(DATA FOR PROCESSING)

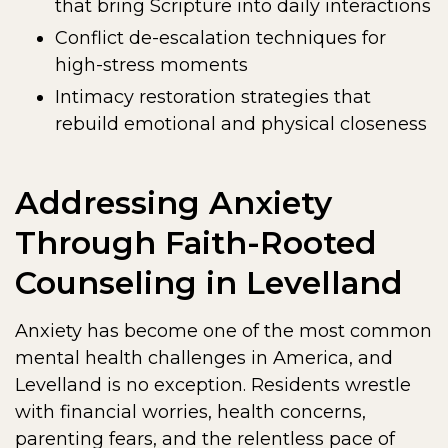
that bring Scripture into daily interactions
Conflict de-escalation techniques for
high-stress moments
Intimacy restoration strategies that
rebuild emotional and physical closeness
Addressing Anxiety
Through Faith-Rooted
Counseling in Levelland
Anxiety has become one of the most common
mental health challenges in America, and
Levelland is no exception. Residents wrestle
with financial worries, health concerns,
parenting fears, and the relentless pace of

(End DATA FOR PROCESSING)
(DATA FOR PROCESSING)

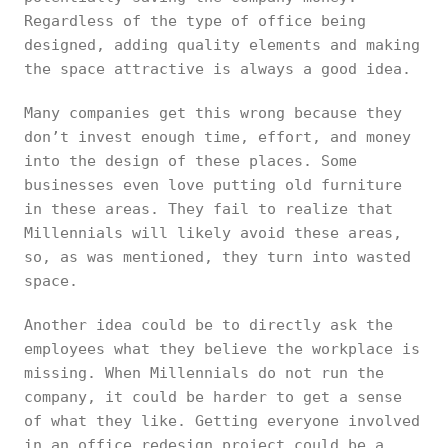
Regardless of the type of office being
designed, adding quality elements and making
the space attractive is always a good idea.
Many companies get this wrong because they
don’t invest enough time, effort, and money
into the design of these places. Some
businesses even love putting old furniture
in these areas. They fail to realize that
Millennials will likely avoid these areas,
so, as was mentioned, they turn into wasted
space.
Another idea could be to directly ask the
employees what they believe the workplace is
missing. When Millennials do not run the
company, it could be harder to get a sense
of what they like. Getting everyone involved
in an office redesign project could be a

(End DATA FOR PROCESSING)
(DATA FOR PROCESSING)

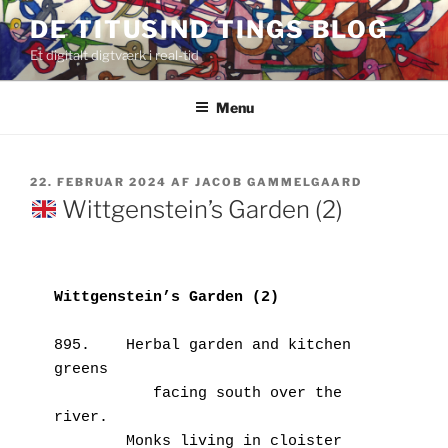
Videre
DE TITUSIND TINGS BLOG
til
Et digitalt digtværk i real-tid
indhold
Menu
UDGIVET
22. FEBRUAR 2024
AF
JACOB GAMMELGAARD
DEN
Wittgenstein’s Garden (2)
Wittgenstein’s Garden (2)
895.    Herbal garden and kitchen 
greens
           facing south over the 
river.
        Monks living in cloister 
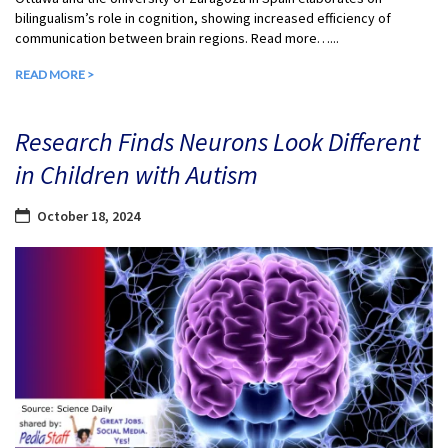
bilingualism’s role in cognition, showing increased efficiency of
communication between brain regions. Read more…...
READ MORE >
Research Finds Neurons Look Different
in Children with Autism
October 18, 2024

(End DATA FOR PROCESSING)

PROBLEM DETAILS:
Reproduce the data word for word, beginning at the line that contains "that bring Scripture into daily interactions" and ending after the line that contains "parenting fears, and the relentless pace of".

RESULT OF THIS TASK:
that bring Scripture into daily interactions
Conflict de-escalation techniques for
high-stress moments
Intimacy restoration strategies that
rebuild emotional and physical closeness
Addressing Anxiety
Through Faith-Rooted
Counseling in Levelland
Anxiety has become one of the most common
mental health challenges in America, and
Levelland is no exception. Residents wrestle
with financial worries, health concerns,
parenting fears, and the relentless pace of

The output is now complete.